### DATA TO USE
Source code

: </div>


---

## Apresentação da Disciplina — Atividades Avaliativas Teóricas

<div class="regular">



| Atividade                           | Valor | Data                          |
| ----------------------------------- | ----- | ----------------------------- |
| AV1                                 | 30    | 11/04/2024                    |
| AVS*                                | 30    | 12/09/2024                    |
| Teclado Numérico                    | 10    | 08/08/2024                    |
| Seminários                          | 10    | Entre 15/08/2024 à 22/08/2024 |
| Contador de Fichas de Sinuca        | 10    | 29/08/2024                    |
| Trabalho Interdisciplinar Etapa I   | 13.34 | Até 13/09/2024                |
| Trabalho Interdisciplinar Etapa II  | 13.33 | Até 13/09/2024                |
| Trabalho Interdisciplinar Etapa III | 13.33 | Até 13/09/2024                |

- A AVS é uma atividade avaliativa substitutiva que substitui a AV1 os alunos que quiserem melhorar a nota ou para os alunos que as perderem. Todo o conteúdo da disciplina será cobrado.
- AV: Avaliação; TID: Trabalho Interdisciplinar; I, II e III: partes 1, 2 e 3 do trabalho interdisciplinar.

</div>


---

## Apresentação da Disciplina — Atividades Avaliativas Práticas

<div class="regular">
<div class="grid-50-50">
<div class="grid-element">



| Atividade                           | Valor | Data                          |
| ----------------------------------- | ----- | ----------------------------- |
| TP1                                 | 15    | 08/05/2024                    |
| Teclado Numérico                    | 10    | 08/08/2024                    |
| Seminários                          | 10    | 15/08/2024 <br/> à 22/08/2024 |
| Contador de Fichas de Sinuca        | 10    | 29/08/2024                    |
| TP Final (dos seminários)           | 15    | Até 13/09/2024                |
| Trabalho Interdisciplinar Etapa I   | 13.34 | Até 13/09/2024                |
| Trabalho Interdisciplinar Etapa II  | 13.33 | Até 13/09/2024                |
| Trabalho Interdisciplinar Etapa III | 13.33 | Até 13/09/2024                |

### PROMPT
Count the lines in the data above that contain the string "Apresentação", treating uppercase and lowercase letters as distinct. Provide only the resulting number.

### TASK OUTPUT
2